FRAGMENTO DEL DOCUMENTO:
----

Hong Kong, 8 oct (SANA) La acumulación de grasa en la zona abdominal, más allá de la cantidad total de grasa corporal, podría acelerar el envejecimiento del cerebro y deteriorar funciones como la memoria y el pensamiento, según un estudio publicado en la revista Nature Mental Health.
La investigación, realizada por científicos de la Universidad de Hong Kong y citada por el portal australiano New Atlas, analizó datos de más de 23 mil personas del Biobanco del Reino Unido. Los especialistas utilizaron tecnología de absorciometría de rayos X de energía dual (DXA) e imágenes por resonancia magnética para evaluar la distribución de la grasa corporal y su relación con la estructura y función cerebral.
Los resultados mostraron que la grasa visceral profunda —que rodea órganos internos en la zona abdominal— está estrechamente vinculada con cambios en regiones del cerebro como la corteza prefrontal, responsables del aprendizaje, la emoción y la memoria. Este tipo de grasa demostró ser un indicador de riesgo más preciso que el índice de masa corporal (IMC).
A diferencia de la grasa subcutánea, la grasa visceral actúa como un órgano activo, liberando sustancias inflamatorias y ácidos grasos que pueden afectar negativamente al corazón, el hígado y el cerebro, y se asocia con enfermedades cardiovasculares, hipertensión, trastornos del sueño y riesgo de deterioro cognitivo temprano.

----

INFORMACIÓN PROPORCIONADA:
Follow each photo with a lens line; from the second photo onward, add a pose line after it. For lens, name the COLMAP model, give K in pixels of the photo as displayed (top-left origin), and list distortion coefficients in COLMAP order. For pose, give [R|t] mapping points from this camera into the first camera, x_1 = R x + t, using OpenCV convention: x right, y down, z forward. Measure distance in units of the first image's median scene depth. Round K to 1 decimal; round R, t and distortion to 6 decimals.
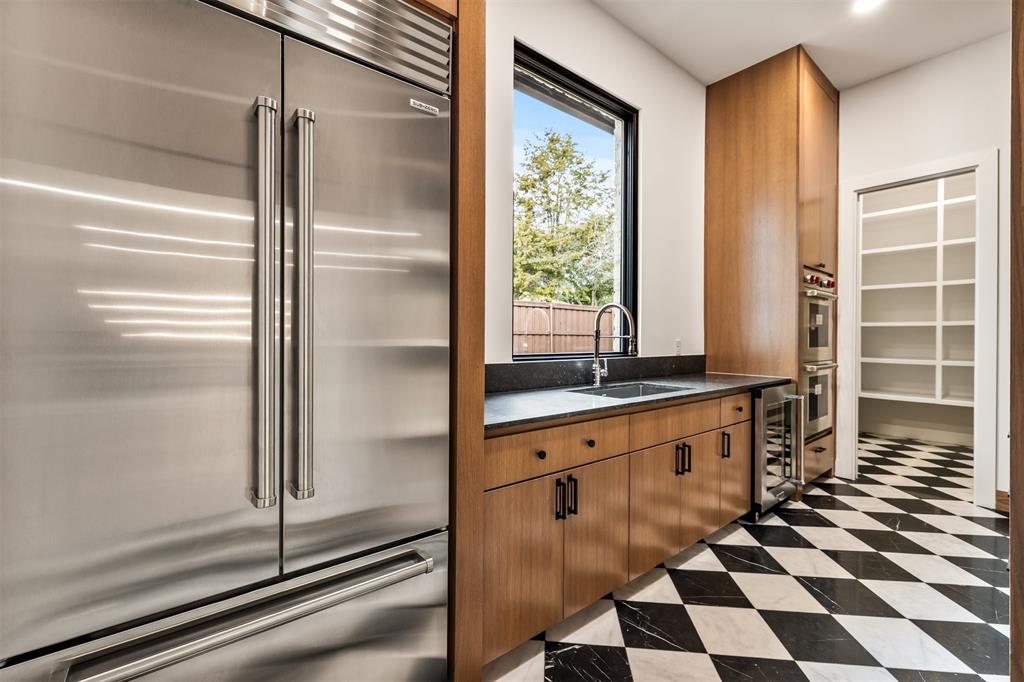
lens RADIAL K [[434.2, 0, 498.1], [0, 434.2, 340.5], [0, 0, 1]] dist [0.010871, -0.000156]
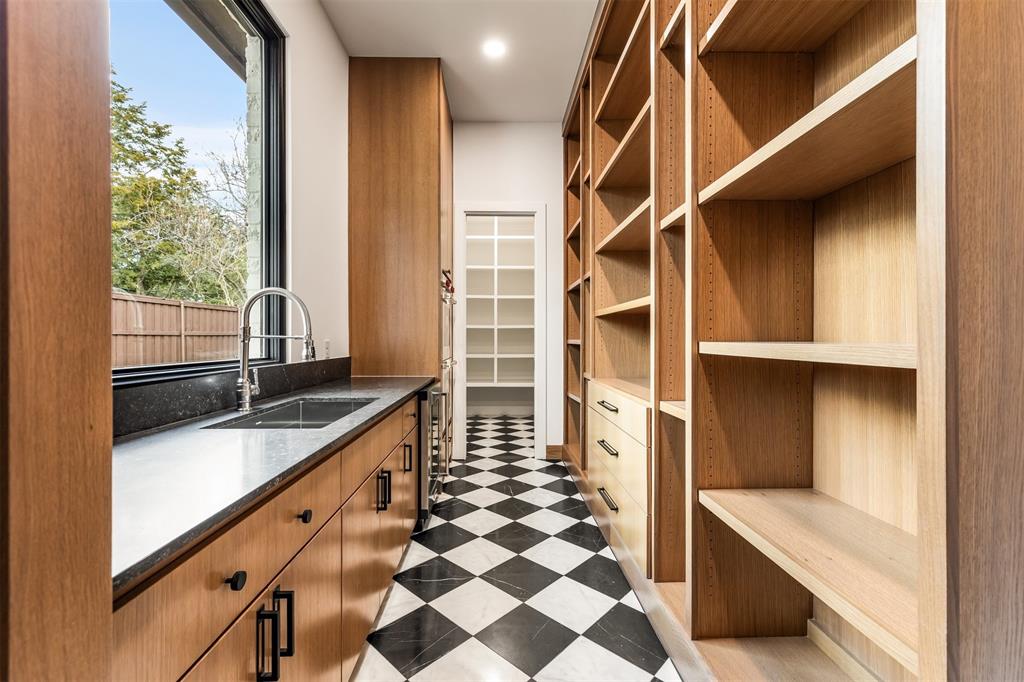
lens RADIAL K [[434.2, 0, 498.1], [0, 434.2, 340.5], [0, 0, 1]] dist [0.010871, -0.000156]
pose [[0.611650, -0.007213, 0.791095, -0.055747], [0.007394, 0.999967, 0.003400, -0.001900], [-0.791094, 0.003769, 0.611684, 0.249270]]
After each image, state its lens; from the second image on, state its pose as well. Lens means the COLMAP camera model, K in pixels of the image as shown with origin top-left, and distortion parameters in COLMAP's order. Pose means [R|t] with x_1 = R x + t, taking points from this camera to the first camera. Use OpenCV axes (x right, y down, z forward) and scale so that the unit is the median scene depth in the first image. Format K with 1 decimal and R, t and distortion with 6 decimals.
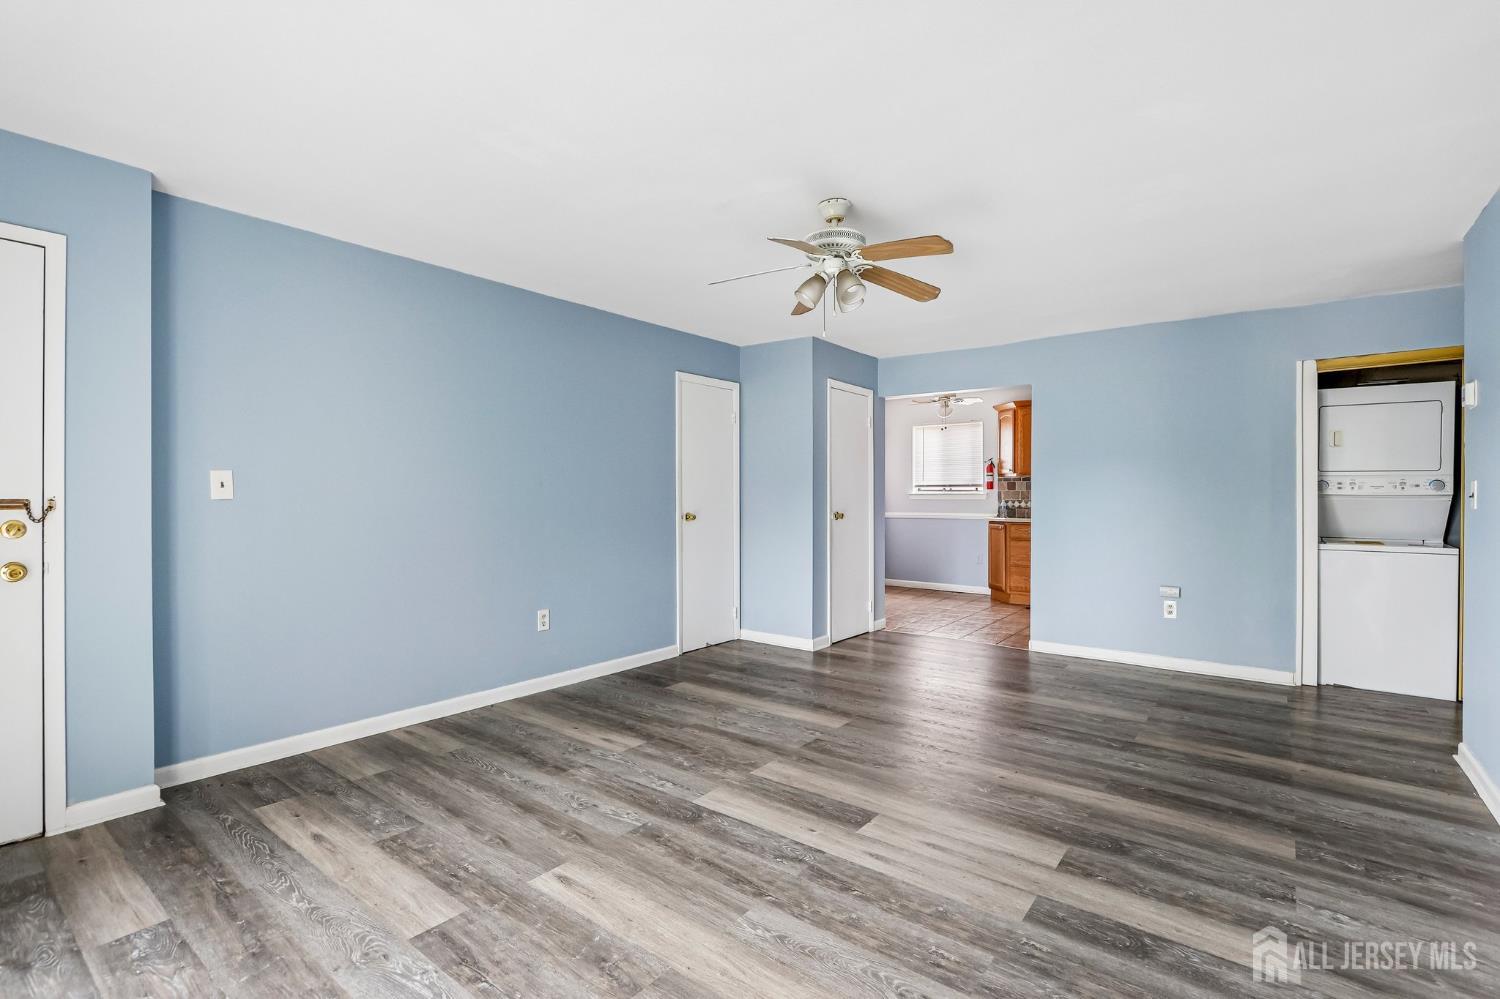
lens RADIAL K [[690.0, 0, 744.0], [0, 690.0, 500.6], [0, 0, 1]] dist [-0.016187, 0.001369]
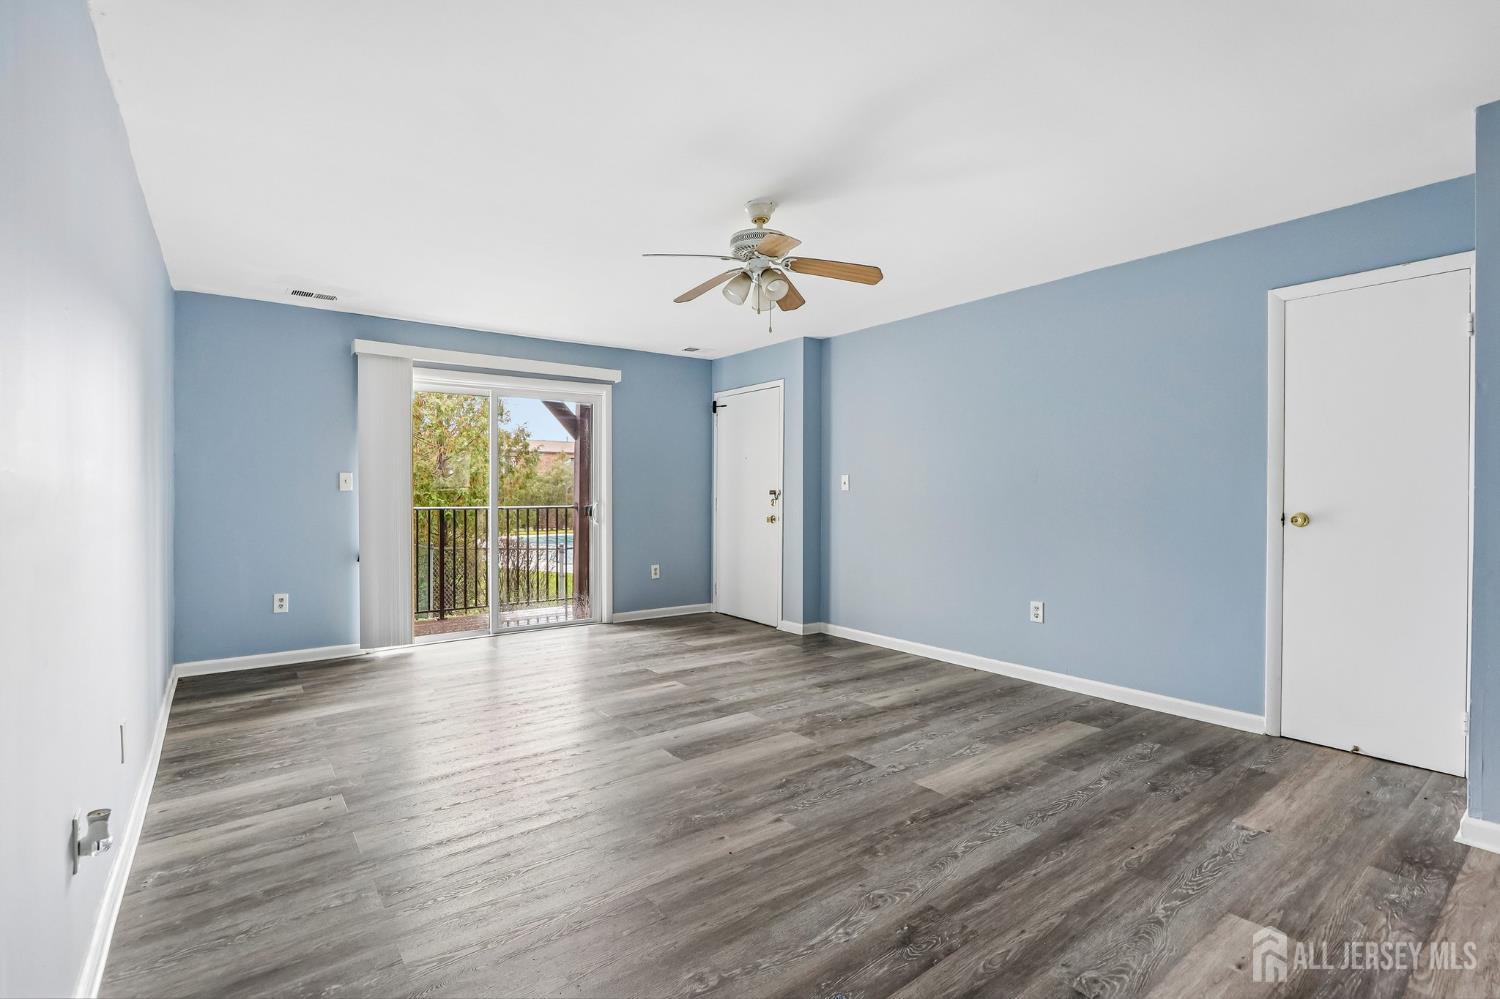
lens RADIAL K [[690.0, 0, 744.0], [0, 690.0, 500.6], [0, 0, 1]] dist [-0.016187, 0.001369]
pose [[-0.252544, 0.009523, -0.967539, 1.069932], [-0.004804, 0.999927, 0.011096, 0.004501], [0.967574, 0.007450, -0.252480, 1.155771]]
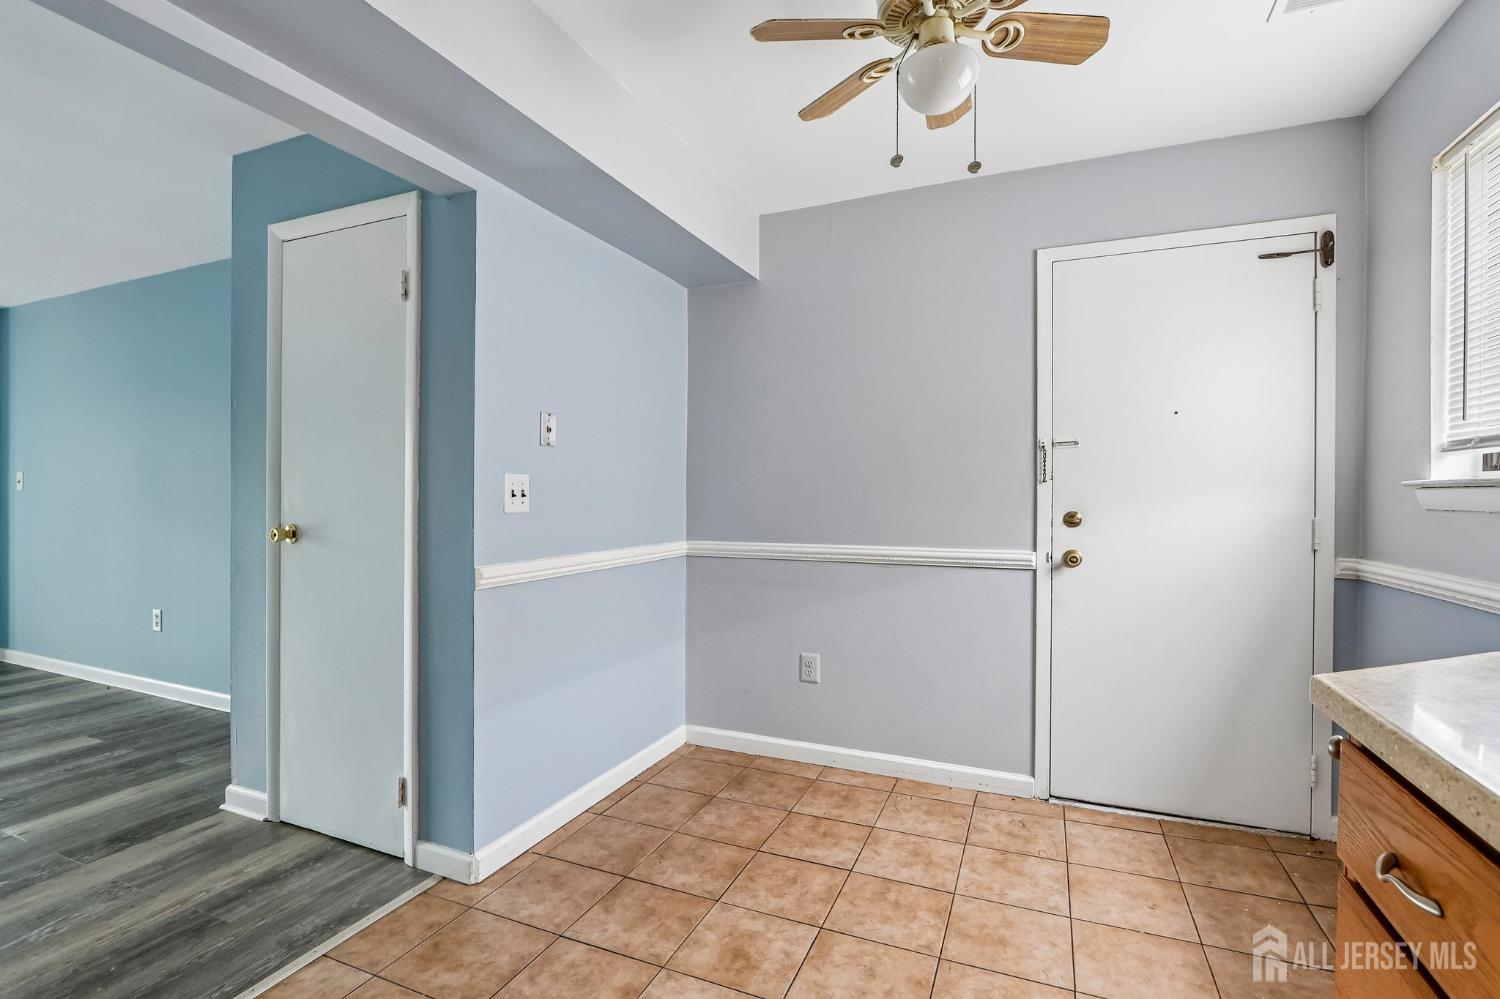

----

TRABAJO REQUERIDO:
**1)** Según el fragmento sobre la grasa abdominal, ¿de cuántas personas analizó datos la investigación?
**2)** Repite el fragmento sobre la grasa abdominal desde las palabras "A diferencia de" hasta las palabras "deterioro cognitivo temprano.", ambas incluidas.
Las entradas no hacen falta para este trabajo.

RESPUESTAS:
**1)** De más de 23 mil personas del Biobanco del Reino Unido.

**2)**
A diferencia de la grasa subcutánea, la grasa visceral actúa como un órgano activo, liberando sustancias inflamatorias y ácidos grasos que pueden afectar negativamente al corazón, el hígado y el cerebro, y se asocia con enfermedades cardiovasculares, hipertensión, trastornos del sueño y riesgo de deterioro cognitivo temprano.